諸外国の人たちがどんな組織・制度に信頼を寄せているかをグラフ化してみる(上)……日本編

2009/11/06 17:00

信頼イメージ先に【世界各国の「新聞・雑誌」や「テレビ」への信頼度をグラフ化してみる】で『世界主要国価値観データブック』のデータを元にした、「主要国における新聞・雑誌やテレビ(要はマスコミ)に対する信頼度」についてグラフ化したところ、いくつかの意見をいただいた。その中でもっとも多かったのは、「数字が低い各国の人たちは、何を信じているのだろう」というものだ。そこで今回は、マスコミに対する信頼度が低い諸外国などにスポットライトをあてて、どのような組織・制度に信頼をおいているかを見てみることにした。

スポンサードリンク


今調査結果は世界数十か国(80か国以上)が参加して実施している国際プロジェクト「世界価値観調査」によるもの。各国・地域毎に全国の18歳以上男女1000サンプル程度(実際には1000-2000人程度)の回収を基本とした個人対象の意識調査。調査そのものは2005-2006年にかけて行われており、該当冊子は先行して集計が終わった25か国分のデータが収録されている。
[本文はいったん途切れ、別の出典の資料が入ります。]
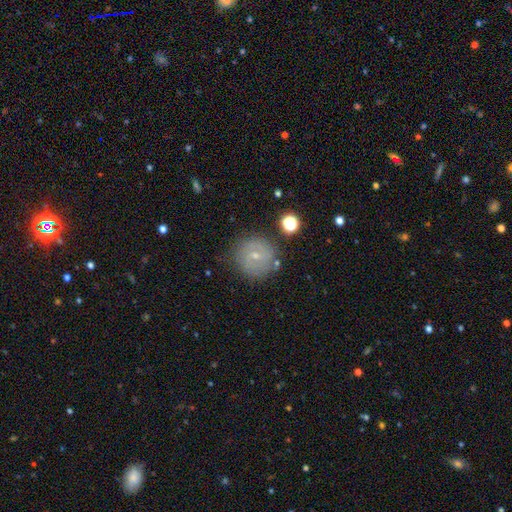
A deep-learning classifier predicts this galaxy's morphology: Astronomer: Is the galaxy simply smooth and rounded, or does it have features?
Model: featured or disk — 52% (runner-up: smooth, 36%).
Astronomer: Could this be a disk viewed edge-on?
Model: no — 96%.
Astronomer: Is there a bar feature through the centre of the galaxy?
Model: weak — 47% (runner-up: no, 41%).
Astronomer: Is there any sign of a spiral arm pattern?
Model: yes — 71%.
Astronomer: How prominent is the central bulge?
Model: small — 72%.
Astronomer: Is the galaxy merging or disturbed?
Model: none — 79%.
今回グラフ化するのは、資料編に掲載されている「組織・制度への信頼」において、日本と諸外国……25か国すべてを対象とするのは骨が折れるので、先の記事で対マスコミ信頼度が特に低かったオーストラリア・アメリカ・イギリス・イタリア、そして日本に類似する傾向を見せていた国のうち(特殊事情も推し量れるという点から)中国……を対象とした値。

調査対象となったのは「宗教団体」「軍隊(自衛隊)」「新聞・雑誌」「テレビ」「労働組合」「警察」「裁判所」「政府」「政党」「国会」「行政」「大企業」「環境保護団体」「女性団体」「慈善団体」。それぞれの組織・制度に対して選択項目として「非常に信頼する」「やや信頼する」「あまり信頼しない」「全く信頼しない」「わからない」「無回答」が用意されているが、このうち「非常に信頼する」「やや信頼する」を足して、そこから「あまり信頼しない」「全く信頼しない」を引き、各組織・制度の信頼度(DI値)を算出することにした。要はこの値が大きいほど、その国では対象の組織・制度が信頼されていることになる。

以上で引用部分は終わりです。